■ Work required ■
Give the text lines from the data below as a JSON list of strings, one string per line, with blank lines left out. Leave the pictures out of your answer.

■ Entries shown ■
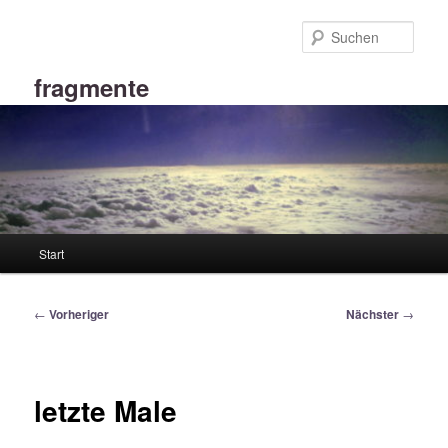
Zum
primären
Such
Inhalt
springen
fragmente
Hauptmenü
Start
Beitragsnavigation
←
Vorheriger
Nächster
→
letzte Male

■ Solution for this task ■
[
  "Zum",
  "primären",
  "Such",
  "Inhalt",
  "springen",
  "fragmente",
  "Hauptmenü",
  "Start",
  "Beitragsnavigation",
  "←",
  "Vorheriger",
  "Nächster",
  "→",
  "letzte Male"
]